╭─ Source data
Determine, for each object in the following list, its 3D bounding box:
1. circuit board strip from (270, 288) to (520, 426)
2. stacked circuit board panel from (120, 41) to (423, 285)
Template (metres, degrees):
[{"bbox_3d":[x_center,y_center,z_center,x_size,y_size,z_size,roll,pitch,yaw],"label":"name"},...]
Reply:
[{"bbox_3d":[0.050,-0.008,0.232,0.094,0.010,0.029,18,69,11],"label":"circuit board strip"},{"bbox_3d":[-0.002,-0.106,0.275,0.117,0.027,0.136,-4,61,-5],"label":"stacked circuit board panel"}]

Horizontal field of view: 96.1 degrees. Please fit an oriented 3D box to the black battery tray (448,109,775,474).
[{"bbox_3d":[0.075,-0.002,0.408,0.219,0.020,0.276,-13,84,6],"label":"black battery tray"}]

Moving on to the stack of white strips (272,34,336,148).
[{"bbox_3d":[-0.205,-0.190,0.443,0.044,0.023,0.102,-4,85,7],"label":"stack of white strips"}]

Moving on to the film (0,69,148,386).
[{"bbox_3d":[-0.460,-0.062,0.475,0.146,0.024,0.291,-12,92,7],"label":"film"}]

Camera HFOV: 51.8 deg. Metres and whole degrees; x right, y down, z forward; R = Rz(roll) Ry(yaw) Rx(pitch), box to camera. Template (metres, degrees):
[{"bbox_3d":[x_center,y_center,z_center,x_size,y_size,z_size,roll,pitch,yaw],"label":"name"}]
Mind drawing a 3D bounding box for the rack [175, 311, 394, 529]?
╰─
(What you should do): Transcribe each entry word for word.

(Reply):
Determine, for each object in the following list, its 3D bounding box:
1. circuit board strip from (270, 288) to (520, 426)
2. stacked circuit board panel from (120, 41) to (423, 285)
Template (metres, degrees):
[{"bbox_3d":[x_center,y_center,z_center,x_size,y_size,z_size,roll,pitch,yaw],"label":"name"},...]
Reply:
[{"bbox_3d":[0.050,-0.008,0.232,0.094,0.010,0.029,18,69,11],"label":"circuit board strip"},{"bbox_3d":[-0.002,-0.106,0.275,0.117,0.027,0.136,-4,61,-5],"label":"stacked circuit board panel"}]

Horizontal field of view: 96.1 degrees. Please fit an oriented 3D box to the black battery tray (448,109,775,474).
[{"bbox_3d":[0.075,-0.002,0.408,0.219,0.020,0.276,-13,84,6],"label":"black battery tray"}]

Moving on to the stack of white strips (272,34,336,148).
[{"bbox_3d":[-0.205,-0.190,0.443,0.044,0.023,0.102,-4,85,7],"label":"stack of white strips"}]

Moving on to the film (0,69,148,386).
[{"bbox_3d":[-0.460,-0.062,0.475,0.146,0.024,0.291,-12,92,7],"label":"film"}]

Camera HFOV: 51.8 deg. Metres and whole degrees; x right, y down, z forward; R = Rz(roll) Ry(yaw) Rx(pitch), box to camera. Template (metres, degrees):
[{"bbox_3d":[x_center,y_center,z_center,x_size,y_size,z_size,roll,pitch,yaw],"label":"name"}]
Mind drawing a 3D bounding box for the rack [175, 311, 394, 529]?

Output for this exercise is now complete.